Computer vision, the automatic recognition and description of documents, images, and videos, has far-reaching applications, from identifying defects in high-speed assembly lines, to intelligently automating document processing workflows, and identifying products and people in social media. AWS computer vision services, including Amazon Lookout for Vision, AWS Panorama, Amazon Rekognition, and Amazon Textract, help developers automate image, video, and text analysis without requiring machine learning (ML) experience. As a result, you can implement solutions faster and decrease your time to value.
As customers continue to expand their use of computer vision, we have been investing in all of our services to make them easier to apply to use cases, easier to implement with fewer data requirements, and more cost-effective.
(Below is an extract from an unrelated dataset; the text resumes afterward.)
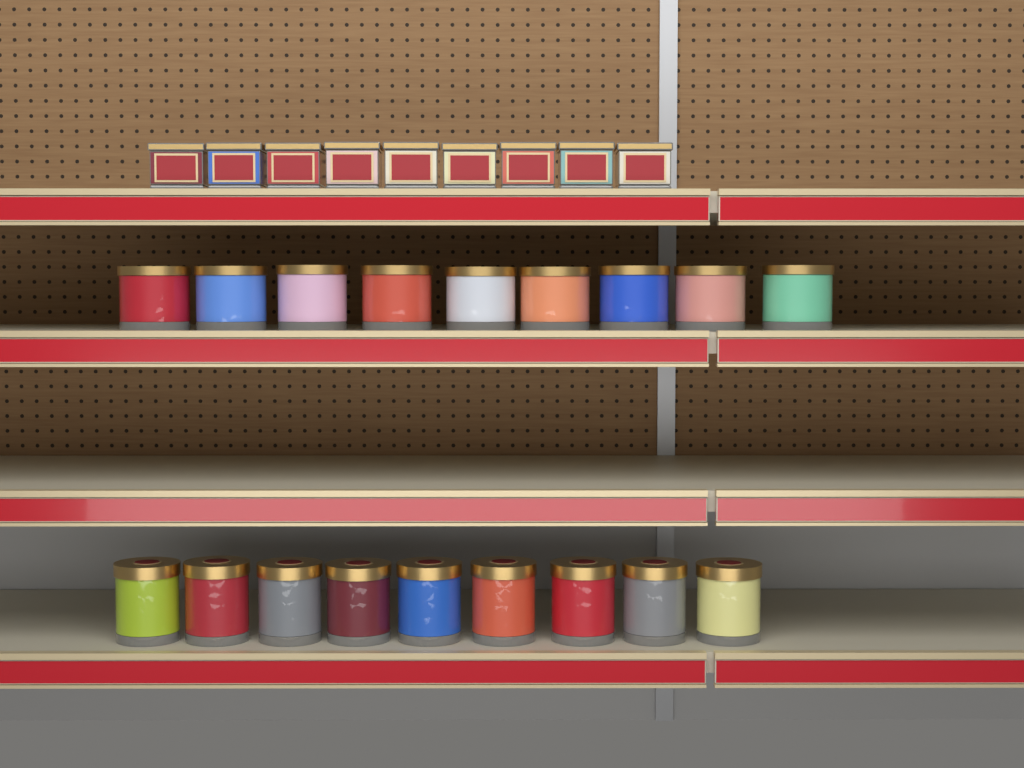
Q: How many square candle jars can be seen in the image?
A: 9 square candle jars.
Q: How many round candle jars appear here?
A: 18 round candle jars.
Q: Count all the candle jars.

Recently, AWS was named a Leader in the IDC MarketScape: Asia/Pacific (Excluding Japan) Vision AI Software Platform 2021 Vendor Assessment (Doc # AP47490521, October 2021). The IDC MarketScape evaluated our product functionality, service delivery, research and innovation strategy, and more for three vision AI use cases: productivity, end-user experience, and decision recommendation. They found that our offerings have a product-market fit for all three use cases. The IDC MarketScape recommends that computer vision decision-makers consider AWS for Vision AI services when you need to centrally plan vision AI capabilities in a large-scope initiative, such as digital transformation (DX), or want flexible ways to control costs.
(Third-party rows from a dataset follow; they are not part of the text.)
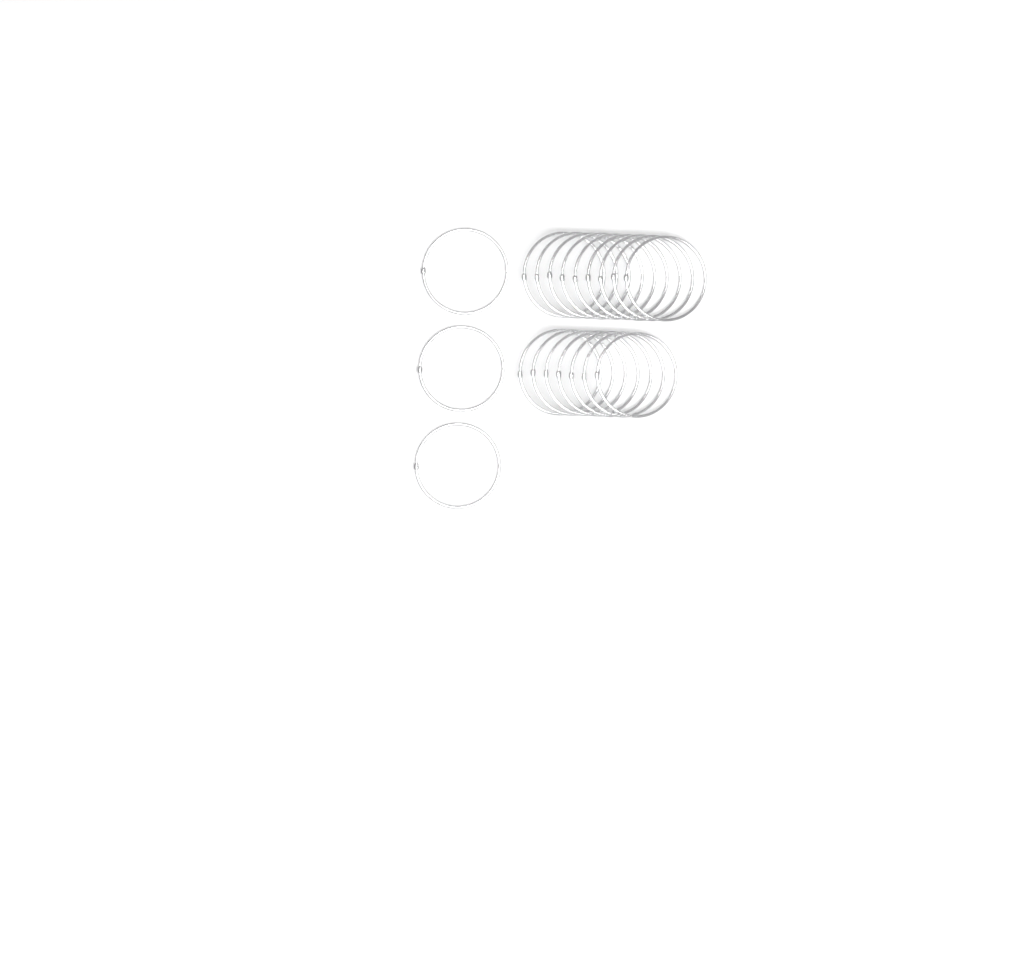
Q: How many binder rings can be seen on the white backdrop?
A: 19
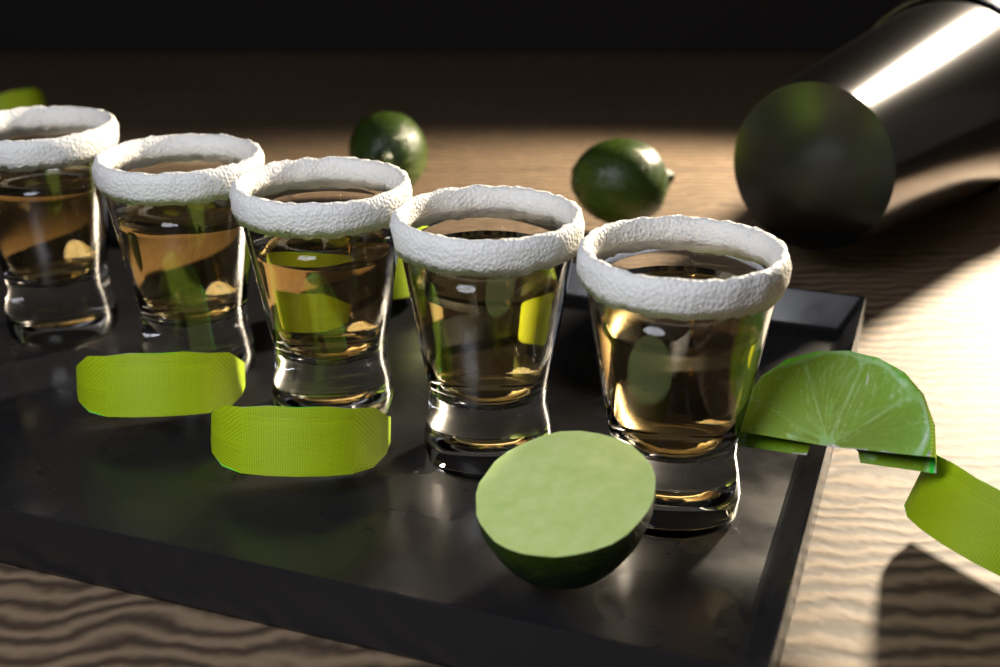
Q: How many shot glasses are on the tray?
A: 5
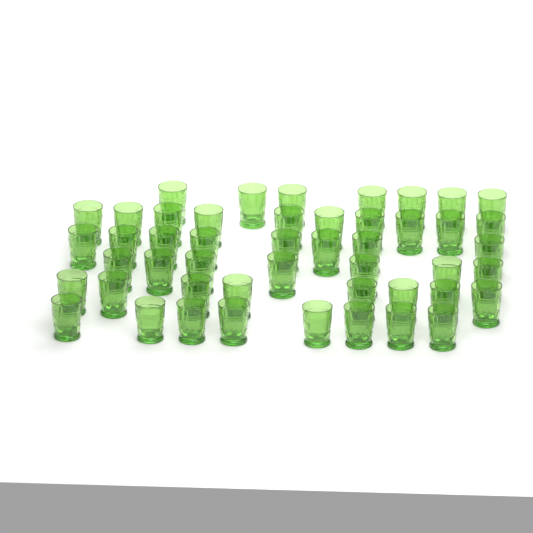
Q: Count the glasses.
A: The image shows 48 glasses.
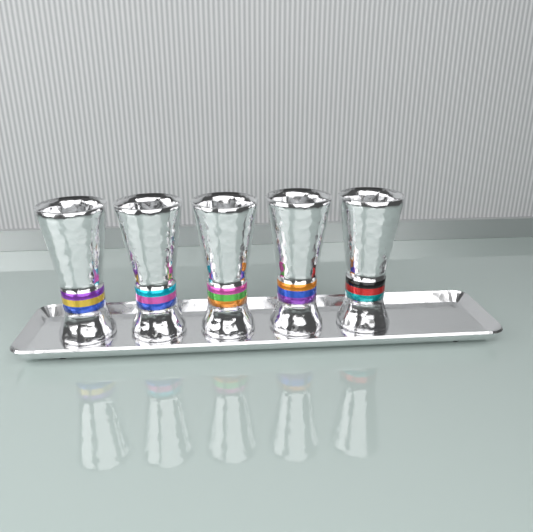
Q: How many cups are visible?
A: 5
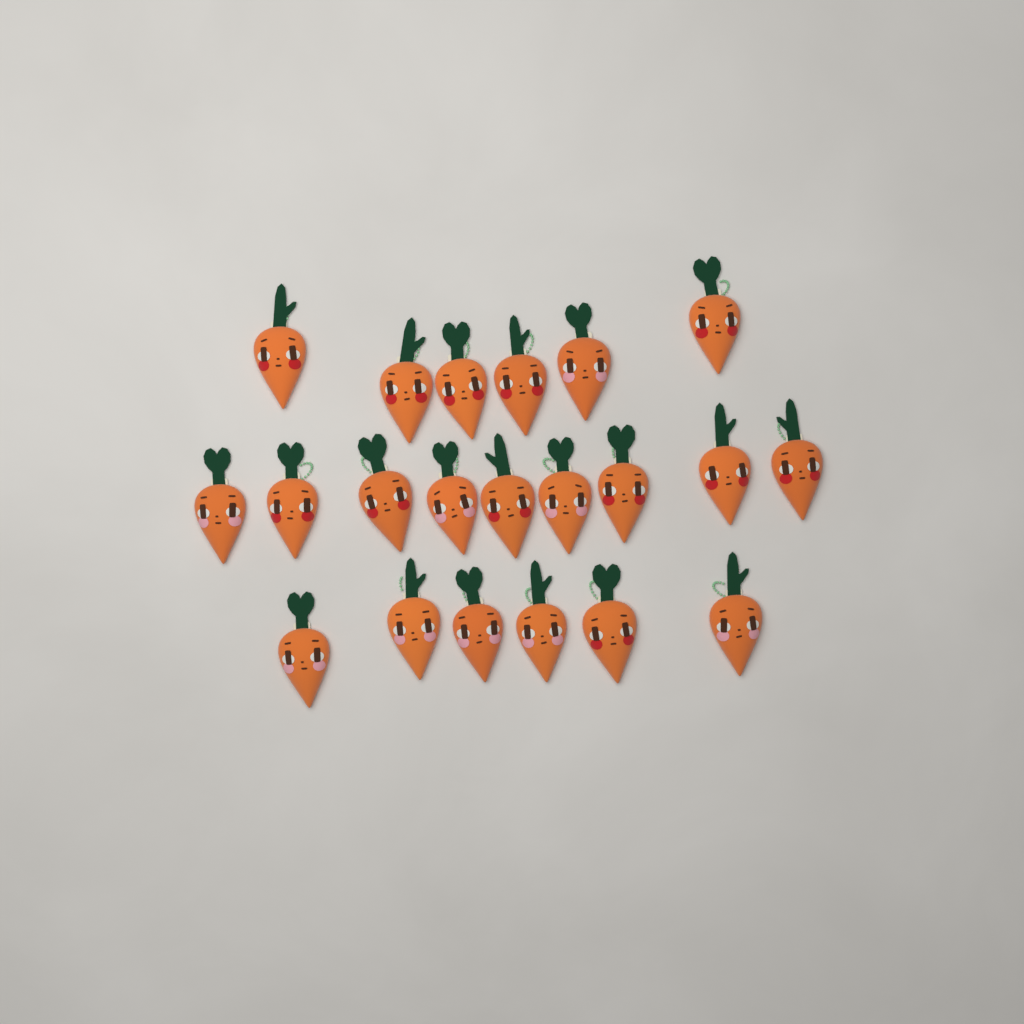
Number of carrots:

“Vision AI is one of the emerging technology markets,” says Christopher Lee Marshall, Associate Vice President, Artificial Intelligent and Analytics Strategies at IDC Asia Pacific. “AWS is placed in the Leader’s Category in IDC MarketScape: Asia/Pacific (Excluding Japan) Vision AI Software Platform 2021 Vendor Assessment. It’s critical to watch the major vendors and more mature market solutions, as the early movers tend to consolidate their strengths with greater access to training data, more iterations of algorithm variations, deeper understanding of the operational contexts, and more systematic approaches to work with solution partners in the ecosystem.”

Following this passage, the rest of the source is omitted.